DATA SECTION Block Start

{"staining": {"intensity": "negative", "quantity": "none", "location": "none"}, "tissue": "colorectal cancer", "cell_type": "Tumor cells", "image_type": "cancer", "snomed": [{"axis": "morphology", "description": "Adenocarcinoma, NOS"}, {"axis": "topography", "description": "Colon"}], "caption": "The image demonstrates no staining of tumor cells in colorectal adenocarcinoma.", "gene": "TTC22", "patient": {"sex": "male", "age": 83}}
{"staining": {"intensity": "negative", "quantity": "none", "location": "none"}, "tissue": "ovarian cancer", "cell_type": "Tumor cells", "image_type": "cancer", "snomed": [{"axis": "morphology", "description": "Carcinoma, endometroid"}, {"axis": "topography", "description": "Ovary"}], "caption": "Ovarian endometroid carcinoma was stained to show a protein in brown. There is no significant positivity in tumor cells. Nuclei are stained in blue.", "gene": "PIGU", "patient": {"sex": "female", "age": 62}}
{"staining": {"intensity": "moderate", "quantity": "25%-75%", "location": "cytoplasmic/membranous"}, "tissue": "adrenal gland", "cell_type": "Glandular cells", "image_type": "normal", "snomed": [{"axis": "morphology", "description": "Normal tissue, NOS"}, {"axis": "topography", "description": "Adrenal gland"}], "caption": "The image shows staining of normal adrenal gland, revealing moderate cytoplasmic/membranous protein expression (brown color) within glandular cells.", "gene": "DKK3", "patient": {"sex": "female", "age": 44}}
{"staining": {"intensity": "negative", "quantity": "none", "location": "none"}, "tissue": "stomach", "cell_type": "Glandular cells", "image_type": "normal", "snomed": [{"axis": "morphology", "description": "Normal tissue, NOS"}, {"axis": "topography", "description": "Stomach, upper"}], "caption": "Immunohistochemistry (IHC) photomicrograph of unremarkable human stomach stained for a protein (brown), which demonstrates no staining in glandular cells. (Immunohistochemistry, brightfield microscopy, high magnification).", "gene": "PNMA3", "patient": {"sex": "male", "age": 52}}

DATA SECTION Block End

**EXERCISE OBJECTIVE:** Reproduce each line of the material in which the string "Glandular" occurs.

**OUTPUT OF THE TASK:**
{"staining": {"intensity": "moderate", "quantity": "25%-75%", "location": "cytoplasmic/membranous"}, "tissue": "adrenal gland", "cell_type": "Glandular cells", "image_type": "normal", "snomed": [{"axis": "morphology", "description": "Normal tissue, NOS"}, {"axis": "topography", "description": "Adrenal gland"}], "caption": "The image shows staining of normal adrenal gland, revealing moderate cytoplasmic/membranous protein expression (brown color) within glandular cells.", "gene": "DKK3", "patient": {"sex": "female", "age": 44}}
{"staining": {"intensity": "negative", "quantity": "none", "location": "none"}, "tissue": "stomach", "cell_type": "Glandular cells", "image_type": "normal", "snomed": [{"axis": "morphology", "description": "Normal tissue, NOS"}, {"axis": "topography", "description": "Stomach, upper"}], "caption": "Immunohistochemistry (IHC) photomicrograph of unremarkable human stomach stained for a protein (brown), which demonstrates no staining in glandular cells. (Immunohistochemistry, brightfield microscopy, high magnification).", "gene": "PNMA3", "patient": {"sex": "male", "age": 52}}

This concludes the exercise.